◆ **What the exercise asks**: Which games and which 90s artifacts does the post about playing Earthbound name by title?

◆ **Excerpted passage**:
===

Okay, I did it. I played Insert Credit’s #1 Favorite Game of All Time, Earthbound
You can praise me now.
I really enjoyed my time with it! I have some lingering thoughts that are bouncing around which may or may not add up to something. My mind drifted to a lot of different places and comparisons while I was playing so here’s an attempt to reconcile some of those:
I think upon visiting any sort of media as heralded as Earthbound there’s naturally a little bit of distance at first - a sort of feeling that the game belongs to someone else, not you. It can be a little hard to calibrate yourself, especially with a nagging preoccupation of “am I liking this thing as much as I’m supposed to?”.
Luckily, it didn’t take too long for me to like the game. Comparing to a game of similar stature, Chrono Trigger went down a little bit easier when I played it a few years back, but I had some of those same feelings then as well.
I like the 90s Americana-ness (no pun). Even with the current 90s nostalgia oversaturation, I felt very comforted by the aesthetic. Pizza parlors really used to be the third place… It brought to mind a few 90s artifacts like Clarissa Explains it All and The Adventures of Pete and Pete that I haven’t thought about in years and certainly not recently or enough to know if they are apt comparisons.

===

(Extracted data entries)
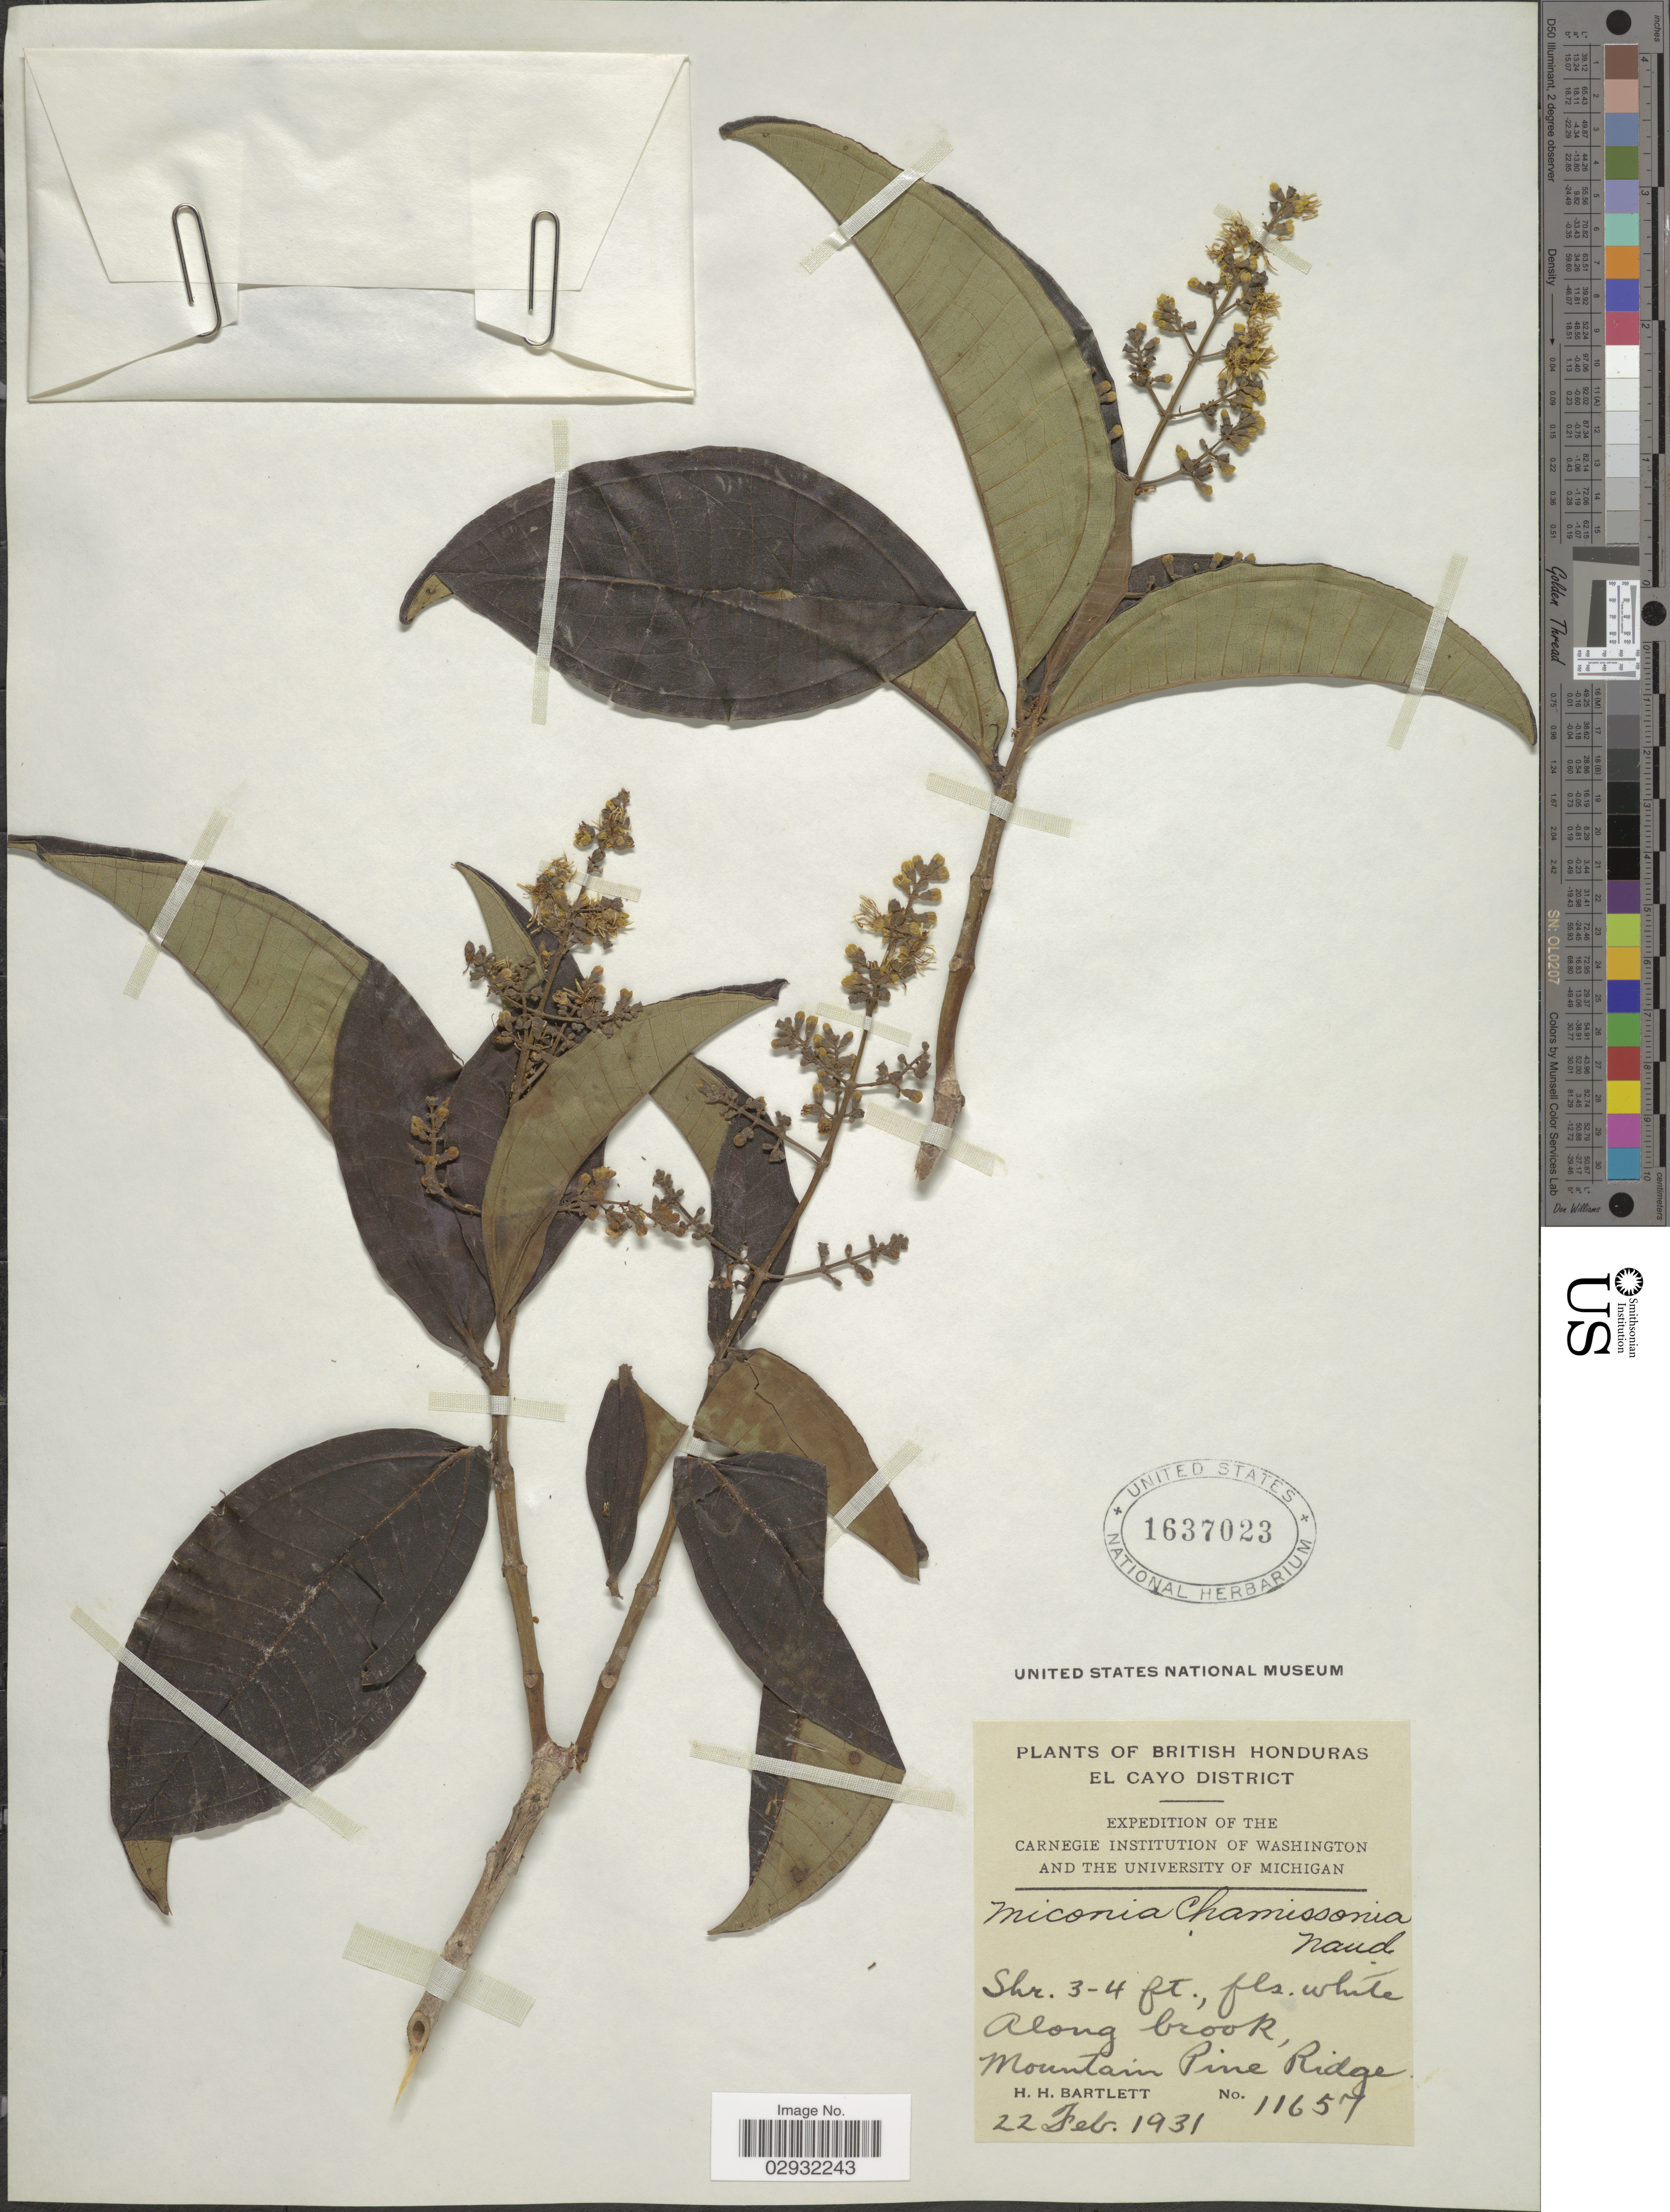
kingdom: Plantae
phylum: Tracheophyta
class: Magnoliopsida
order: Myrtales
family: Melastomataceae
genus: Miconia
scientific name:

===

◆ **Complete output**:
Games:
- Earthbound
- Chrono Trigger

90s artifacts:
- Clarissa Explains it All
- The Adventures of Pete and Pete